After hackers compromised an industrial control system (ICS) at a water utility in the United States, the cybersecurity agency CISA issued an alert over the exploitation of the targeted device.
The target of the attack was the Municipal Water Authority of Aliquippa in Pennsylvania, which confirmed that hackers took control of a system associated with a station where water pressure is monitored and regulated, but said there was no risk to the water supply or drinking water.
Based on publicly available information, the hackers targeted an Unitronics Vision system, which is a programmable logic controller (PLC) with an integrated human-machine interface (HMI).
A hacktivist group called Cyber Av3ngers, known to be anti-Israel and possibly linked to Iran, has taken credit for the attack, apparently targeting the Israel-made Unitronics PLC.
Unitronics Vision products have been known to be affected by critical vulnerabilities that could expose devices to attacks. However, HMIs are often accessible from the internet without authentication, making them an easy target even for low-skilled threat actors.
In the case of the Municipal Water Authority of Aliquippa, CISA noted that the attackers likely accessed the ICS device “by exploiting cybersecurity weaknesses, including poor password security and exposure to the internet”.
This statement suggests that the attackers likely leveraged the fact that the device was insecurely configured, rather than exploiting an actual vulnerability.

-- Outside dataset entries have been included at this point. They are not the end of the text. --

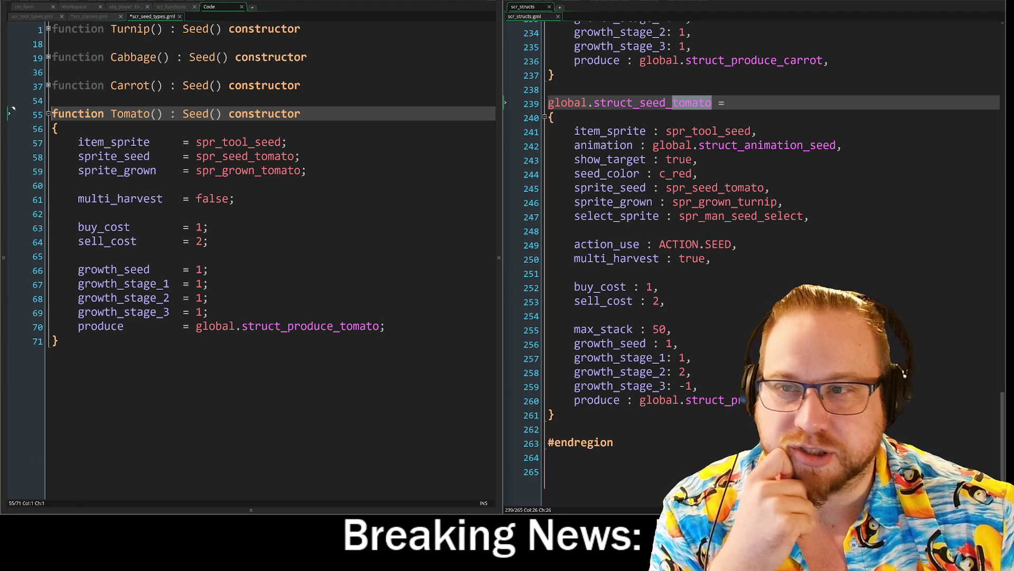
mouse_move(567, 103)
left_mouse_down()
mouse_move(552, 118)
mouse_move(737, 400)
left_mouse_up()
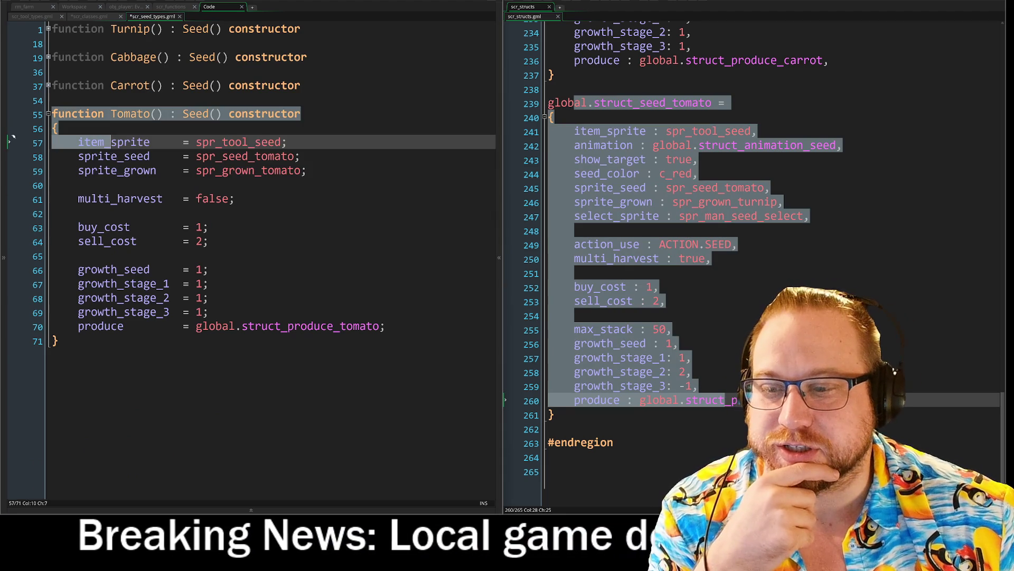
left_click(58, 340)
left_click(667, 301)
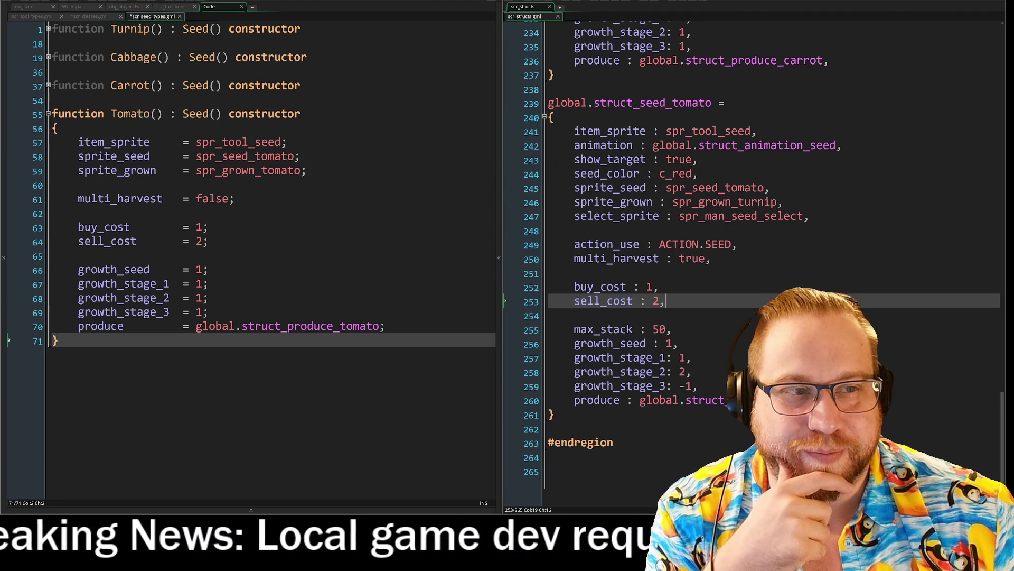
scroll(764, 251, "up", 7)
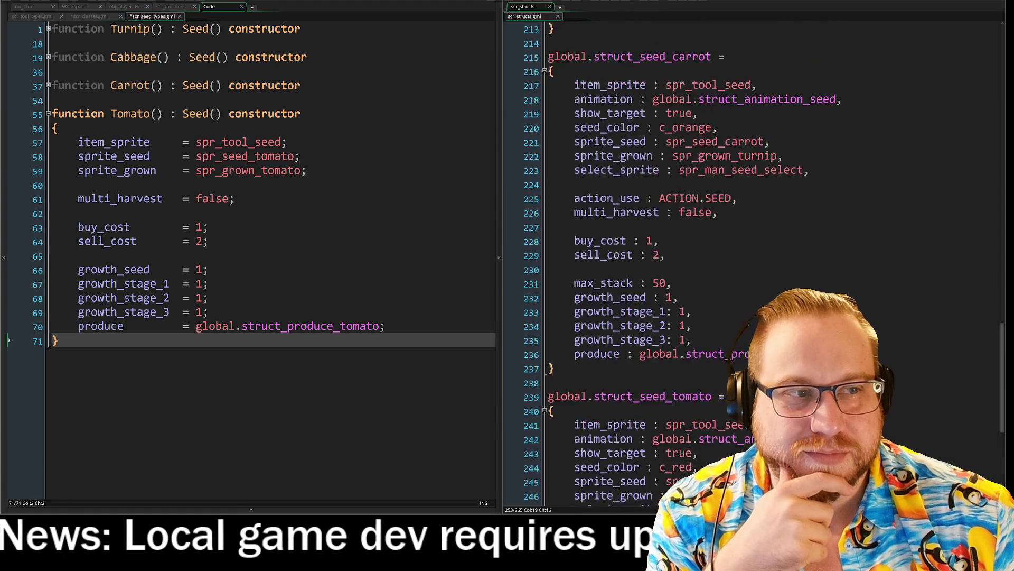
scroll(764, 251, "down", 7)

This would not be surprising for a hacktivist group as these types of threat actors mostly target low-hanging fruit and do not waste time and energy creating sophisticated exploits.

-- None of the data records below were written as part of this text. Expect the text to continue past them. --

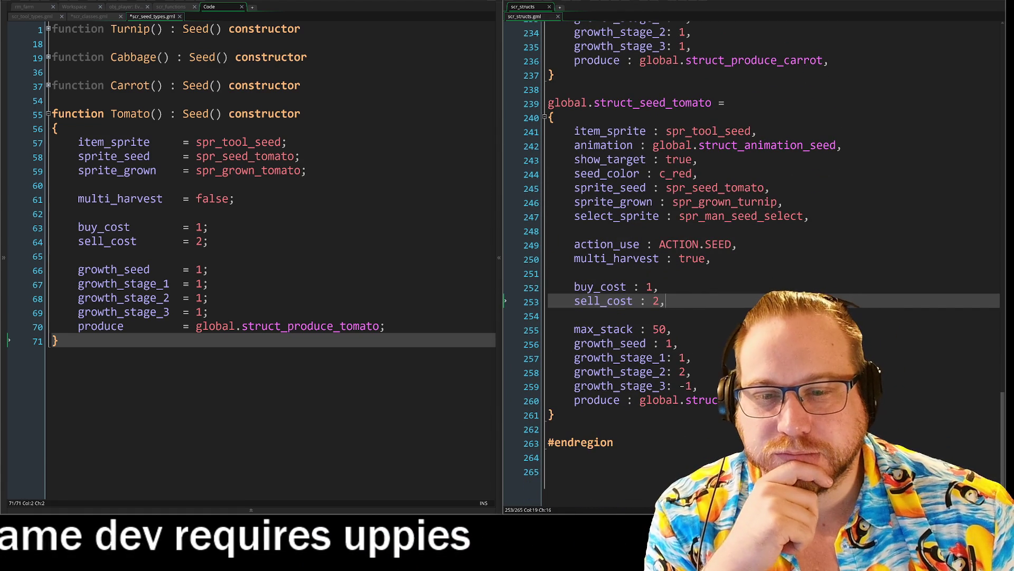
key("Return")
key("Return")
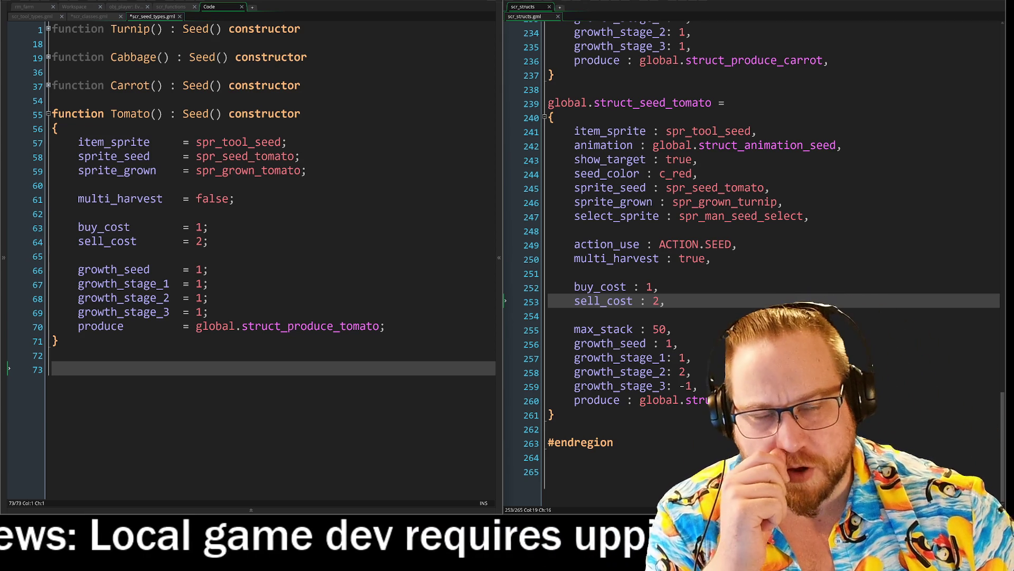
mouse_move(548, 103)
left_mouse_down()
mouse_move(713, 258)
mouse_move(626, 443)
left_mouse_up()
left_click(627, 442)
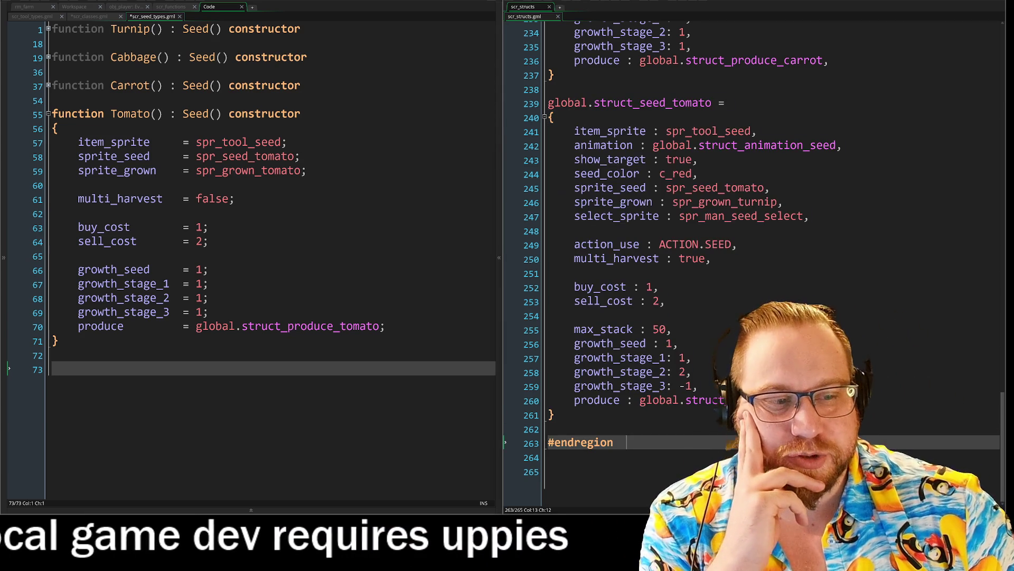
left_click_drag(210, 284, 467, 304)
left_click(209, 283)
left_click(88, 16)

In order to protect their Unitronics PLCs against potential attacks, organizations have been urged by CISA to change the default ‘1111’ password, require multi-factor authentication for remote access to OT systems, ensure that the controller is not directly exposed to the internet, create backups for the PLC’s logic and configuration in case it gets compromised, change the default port, and update the device to the latest version.
Such PLCs are used by organizations in the water and wastewater sector to control and monitor processes. An attack on these systems could threaten the ability of facilities to provide clean water and effectively manage wastewater, CISA warned.
Cyberattacks aimed at the water sector are increasingly common and there have been some confirmed reports of attacks impacting ICS at water facilities. In an effort to help organizations in this sector protect their systems, CISA has been offering a free vulnerability scanning service.